しかし、自己資本を膨らませていく経営は、外部から多額の負債をかかえて経営するより安定した経営ができるようになります。自己資金比率は50%維持することが望ましいと思います。 

会社はゴーイング・コンサーン、永遠でなくてはなりません。従業員の生活を守っていくことは、企業の社会的役割だからです。 

全国世話人会での講話より

塾長は75歳になられました。若い頃に経験されたことを今、再現することは難しくなっています。機関紙 “盛和塾” を第一号から学んでいただきたいと語っています。塾長が若い頃に話したこと、若い頃に書いたことをもう一度再現することは簡単にできるはずはないのです。是非、繰り返し読んで学んでいただきたいと述べています。 

体験発表を通じて自らの経営の足らざるを知る

各塾で自主的に行っている体験発表が勉強になっているという報告があります。 

塾長は講演を引き受けたなら、塾生や聴衆の方々の前で、バカな自分をさらけだしたくない、またなんとかお役に立てるような話をしたいとも思うのです。一か月も前から心配になって、一生懸命に何を話すべきかを考え、それをまとめた上で講演に臨むということが習い性になっています。*塾長の過去に話した内容は、相当練りに練ってあるわけです。 

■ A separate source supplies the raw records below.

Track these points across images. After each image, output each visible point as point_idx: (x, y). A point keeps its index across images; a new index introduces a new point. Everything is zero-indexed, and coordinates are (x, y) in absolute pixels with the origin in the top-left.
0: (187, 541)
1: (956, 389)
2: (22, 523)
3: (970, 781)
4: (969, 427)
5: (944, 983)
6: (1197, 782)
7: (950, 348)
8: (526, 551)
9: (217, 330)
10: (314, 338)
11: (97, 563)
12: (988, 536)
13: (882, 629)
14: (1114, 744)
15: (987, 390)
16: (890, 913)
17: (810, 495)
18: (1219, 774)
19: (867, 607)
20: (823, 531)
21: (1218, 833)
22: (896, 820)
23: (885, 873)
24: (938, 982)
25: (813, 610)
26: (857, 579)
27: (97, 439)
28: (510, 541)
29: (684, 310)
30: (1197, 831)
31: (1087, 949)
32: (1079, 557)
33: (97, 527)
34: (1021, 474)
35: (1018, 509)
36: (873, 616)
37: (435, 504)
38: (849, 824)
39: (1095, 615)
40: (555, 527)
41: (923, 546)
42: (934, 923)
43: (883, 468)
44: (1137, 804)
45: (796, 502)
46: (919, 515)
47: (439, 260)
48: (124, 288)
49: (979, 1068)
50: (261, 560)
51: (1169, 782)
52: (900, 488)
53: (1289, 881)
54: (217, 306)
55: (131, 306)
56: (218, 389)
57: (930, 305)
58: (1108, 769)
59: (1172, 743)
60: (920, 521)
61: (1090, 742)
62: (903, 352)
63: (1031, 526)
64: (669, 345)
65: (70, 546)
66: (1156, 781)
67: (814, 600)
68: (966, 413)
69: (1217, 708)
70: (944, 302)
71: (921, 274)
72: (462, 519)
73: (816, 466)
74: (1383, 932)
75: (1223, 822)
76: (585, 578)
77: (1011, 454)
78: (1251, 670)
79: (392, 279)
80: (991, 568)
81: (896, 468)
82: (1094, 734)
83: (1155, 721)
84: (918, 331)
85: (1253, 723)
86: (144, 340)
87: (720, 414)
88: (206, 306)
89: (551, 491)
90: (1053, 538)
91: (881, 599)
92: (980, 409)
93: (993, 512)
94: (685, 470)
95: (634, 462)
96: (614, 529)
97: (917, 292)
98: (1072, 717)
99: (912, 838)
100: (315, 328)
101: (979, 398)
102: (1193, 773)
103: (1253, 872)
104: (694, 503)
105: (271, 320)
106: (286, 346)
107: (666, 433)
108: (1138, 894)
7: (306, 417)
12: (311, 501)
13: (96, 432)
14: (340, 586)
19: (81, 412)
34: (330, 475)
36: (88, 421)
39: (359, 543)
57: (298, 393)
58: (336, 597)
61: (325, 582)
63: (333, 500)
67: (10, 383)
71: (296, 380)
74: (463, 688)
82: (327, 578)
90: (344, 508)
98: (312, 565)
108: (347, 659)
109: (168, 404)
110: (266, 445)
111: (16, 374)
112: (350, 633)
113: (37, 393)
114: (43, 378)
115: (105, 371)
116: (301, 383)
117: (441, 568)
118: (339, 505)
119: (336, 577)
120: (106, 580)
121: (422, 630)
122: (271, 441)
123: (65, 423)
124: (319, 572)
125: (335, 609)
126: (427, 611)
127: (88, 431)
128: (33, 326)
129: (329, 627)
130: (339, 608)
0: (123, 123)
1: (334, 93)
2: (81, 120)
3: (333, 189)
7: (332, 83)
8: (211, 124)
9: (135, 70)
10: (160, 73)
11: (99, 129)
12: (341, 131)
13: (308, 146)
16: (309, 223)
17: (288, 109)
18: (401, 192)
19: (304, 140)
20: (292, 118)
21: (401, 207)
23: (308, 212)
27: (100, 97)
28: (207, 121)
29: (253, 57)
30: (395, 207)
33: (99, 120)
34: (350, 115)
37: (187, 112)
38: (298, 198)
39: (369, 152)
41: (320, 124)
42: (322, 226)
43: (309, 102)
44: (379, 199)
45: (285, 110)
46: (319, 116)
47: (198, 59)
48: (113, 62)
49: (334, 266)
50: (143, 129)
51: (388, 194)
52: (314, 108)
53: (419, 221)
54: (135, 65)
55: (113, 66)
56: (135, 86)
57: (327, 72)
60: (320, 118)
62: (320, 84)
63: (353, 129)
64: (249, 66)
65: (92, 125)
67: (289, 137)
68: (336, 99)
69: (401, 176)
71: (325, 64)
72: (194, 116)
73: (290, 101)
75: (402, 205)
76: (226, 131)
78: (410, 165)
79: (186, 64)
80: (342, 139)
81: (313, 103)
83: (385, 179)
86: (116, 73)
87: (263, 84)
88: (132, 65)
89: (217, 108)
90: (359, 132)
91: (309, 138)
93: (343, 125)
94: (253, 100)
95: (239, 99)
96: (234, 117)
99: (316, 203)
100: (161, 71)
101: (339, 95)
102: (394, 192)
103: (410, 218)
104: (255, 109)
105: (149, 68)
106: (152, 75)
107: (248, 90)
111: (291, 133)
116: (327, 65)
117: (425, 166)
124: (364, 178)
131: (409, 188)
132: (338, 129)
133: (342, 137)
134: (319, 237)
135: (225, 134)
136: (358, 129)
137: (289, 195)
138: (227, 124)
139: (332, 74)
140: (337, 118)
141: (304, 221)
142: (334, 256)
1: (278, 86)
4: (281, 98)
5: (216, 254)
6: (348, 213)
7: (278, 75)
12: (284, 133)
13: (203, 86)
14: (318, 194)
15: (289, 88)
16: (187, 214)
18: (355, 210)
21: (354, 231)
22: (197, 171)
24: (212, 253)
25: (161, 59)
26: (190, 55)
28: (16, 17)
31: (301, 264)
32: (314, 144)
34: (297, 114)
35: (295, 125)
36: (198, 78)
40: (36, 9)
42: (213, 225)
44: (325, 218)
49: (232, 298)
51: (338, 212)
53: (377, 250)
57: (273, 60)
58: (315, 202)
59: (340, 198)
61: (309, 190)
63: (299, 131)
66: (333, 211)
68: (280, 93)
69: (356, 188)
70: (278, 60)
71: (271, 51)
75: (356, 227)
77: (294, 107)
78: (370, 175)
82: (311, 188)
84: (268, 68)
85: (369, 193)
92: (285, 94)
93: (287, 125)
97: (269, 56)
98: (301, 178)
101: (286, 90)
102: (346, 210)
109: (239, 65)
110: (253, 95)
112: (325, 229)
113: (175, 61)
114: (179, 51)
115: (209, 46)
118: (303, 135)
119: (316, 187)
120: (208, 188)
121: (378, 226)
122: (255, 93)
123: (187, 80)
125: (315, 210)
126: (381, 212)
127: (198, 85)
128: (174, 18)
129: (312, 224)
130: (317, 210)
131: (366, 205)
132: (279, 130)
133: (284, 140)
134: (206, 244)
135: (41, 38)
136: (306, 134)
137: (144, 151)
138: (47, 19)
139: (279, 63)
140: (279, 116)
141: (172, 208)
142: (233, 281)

自分の経営をまとめて体験発表をする、その経験を積むことで自分の経営をよりしっかりとしたものにしていく。体験発表の準備をしていく中で、“経営の原点十二ヶ条”の中で、実行できていないこと、あれもこれも抜けていると気がつきます。体験発表を行えば、聞いている他の塾生から、いろいろと抜けている点の指摘を受け、それを学び、実行していく努力をします。自分自身の経営を改繕していくのに非常に役立ちます。 

人に話をしようと思って自分の経営を振り返ってみた時に、自分に足りないところがあることに気がつきます。その気づきを自分の経営に落とし込んでいくのです。 

塾長は、人に話をすることで自分の経営を反省し、その反省によって経営を完全なものへと改繕を絶え間なく繰り返していったのです。自分の経営を冷静に第三者の目で見つめ直してさらによいものへと改繕していくのです。体験発表は非常に有益なのです。